Salvation of Glass-Steagall?
By Staff News & Analysis - July 12, 2013

Elizabeth Warren Introduces 21st Century Glass-Steagall Act … At today's Senate Banking Committee hearing, Elizabeth Warren introduced the 21st Century Glass-Steagall Act of 2013, co-sponsored by Senators McCain, Cantwell, and King. This new bill mirrors the original 1933 Glass-Steagall Act, which separated traditional banking activity (like checking and lending) from the riskier activity investment banking (like derivatives). The original law was repealed in 1999 by the Gramm-Leach-Bliley Act, though Glass-Steagall had been eroding for years leading up to that point. Gramm-Leach-Bliley, along with several laws passed during that era, allowed the big banks to transform into megabanks, creating "too big to fail." –

Dominant Social Theme: We need to use government force to ensure fairness for all.

Free-Market Analysis: This article is posted over at, a website that parallels official positions such as those taken by Elizabeth Warren (see above) and Kansas City Federal Reserve Bank President Thomas M. Hoenig, who has written a white paper entitled "Too Big Has Failed."

Again … Hoenig, who has written a paper on the theme of "breaking up" big banks, is a Fed official. Elizabeth Warren is a US senator. We are to believe that two such individuals, no matter how august, represent the kind of radical reshaping that is necessary to fix today's current financial system?

Hmm. We would suggest that the Fed itself should be radically diminished or done away with. And the Senate is in need of a drastic overhaul, as well, with only about 10 percent of US citizens now believing it is doing a good job.

Either of these actions might have more of an impact than resuscitating Glass-Steagall, but nonetheless, that is what Senator Warren has in mind. Here's more:

After all, the three biggest banks (Chase, Bank of America, and Citi) are all bloated conglomerate banks that have enormous traditional and investment subsidiaries, so these banks wouldn't be able to continue as they're currently instituted under the new Glass-Steagall Act.

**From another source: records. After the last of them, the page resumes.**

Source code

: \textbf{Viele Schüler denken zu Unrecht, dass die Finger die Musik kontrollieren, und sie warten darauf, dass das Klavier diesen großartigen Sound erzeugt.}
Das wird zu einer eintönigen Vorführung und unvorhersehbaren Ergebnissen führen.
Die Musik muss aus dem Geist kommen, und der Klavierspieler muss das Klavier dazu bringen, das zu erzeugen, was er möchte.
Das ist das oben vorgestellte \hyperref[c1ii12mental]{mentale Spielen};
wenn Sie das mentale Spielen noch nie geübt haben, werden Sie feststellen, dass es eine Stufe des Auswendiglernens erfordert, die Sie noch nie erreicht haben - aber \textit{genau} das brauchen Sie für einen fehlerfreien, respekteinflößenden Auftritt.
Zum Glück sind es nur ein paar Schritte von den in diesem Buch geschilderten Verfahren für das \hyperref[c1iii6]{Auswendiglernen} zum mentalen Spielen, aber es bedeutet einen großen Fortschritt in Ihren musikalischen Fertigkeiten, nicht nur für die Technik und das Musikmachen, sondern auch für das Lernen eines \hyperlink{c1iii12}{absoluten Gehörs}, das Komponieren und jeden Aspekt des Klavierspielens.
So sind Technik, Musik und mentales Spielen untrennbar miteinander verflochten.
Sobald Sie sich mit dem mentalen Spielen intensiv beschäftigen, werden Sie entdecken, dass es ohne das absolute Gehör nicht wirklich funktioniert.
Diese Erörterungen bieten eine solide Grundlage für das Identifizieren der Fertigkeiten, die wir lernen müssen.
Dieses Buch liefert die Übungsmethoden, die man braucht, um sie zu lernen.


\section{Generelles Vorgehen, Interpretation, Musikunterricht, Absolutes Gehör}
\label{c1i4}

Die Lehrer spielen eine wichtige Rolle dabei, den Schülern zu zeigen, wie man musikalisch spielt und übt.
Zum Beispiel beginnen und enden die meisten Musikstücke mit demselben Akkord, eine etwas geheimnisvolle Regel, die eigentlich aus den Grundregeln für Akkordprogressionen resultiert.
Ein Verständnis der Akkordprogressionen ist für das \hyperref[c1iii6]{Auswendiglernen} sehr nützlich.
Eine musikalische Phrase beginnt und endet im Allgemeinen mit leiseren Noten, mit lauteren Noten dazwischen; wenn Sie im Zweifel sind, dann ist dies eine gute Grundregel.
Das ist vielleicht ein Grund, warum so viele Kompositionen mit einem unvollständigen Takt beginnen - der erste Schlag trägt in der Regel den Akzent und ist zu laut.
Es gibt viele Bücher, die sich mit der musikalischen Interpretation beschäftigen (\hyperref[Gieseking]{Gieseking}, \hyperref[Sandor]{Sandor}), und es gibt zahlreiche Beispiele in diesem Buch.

Instead these megabanks would be broken up into much smaller firms. What's more, the new Glass-Steagall Act will make it so banks cannot gamble with derivatives using depositor's money, as they do today.

Currently, depositors at banks like Chase, Bank of America, or Citi implicitly use their money to help these banks make amplified bets that have the potential to cause another global meltdown. Reintroducing Glass-Steagall will make it so depositor's money cannot be used for the derivatives market. This would be a major step toward restoring sanity to Wall Street.

Not so fast. A major step in reinstating sanity on Wall Street would be to radically shrink the regulatory nimbus that supports the current securities regime, both private and public. In a sense, competition has been relentlessly stripped out of the investment industry.

Funds for the most part replicate the same strategies. Bankers pitch the same – regulated – products and government generally looks out for powerful parties and reliquifies them when they've sunk their capital into the wrong instruments.

The simplest way to break up big banks is to stop supporting them when they turn up bankrupt. Reinvigorate risk and make sure those involved suffer personal and professional consequences – mainly the loss of capital – when they make investment mistakes and you wouldn't have to be worried about "big banks" for long.

Unfortunately, we're headed toward reregulation rather than real and significant deregulation. And this is being hailed by the "putative" left and social reformers generally as a step forward.

Pardon us, but reregulation supported by senators and Federal Reserve officials doesn't strike us as nearly radical enough, nor will it prove exceptionally efficient at doing anything other than reinforcing the status quo.

After Thoughts

Let the Invisible Hand operate. What's so complicated about that?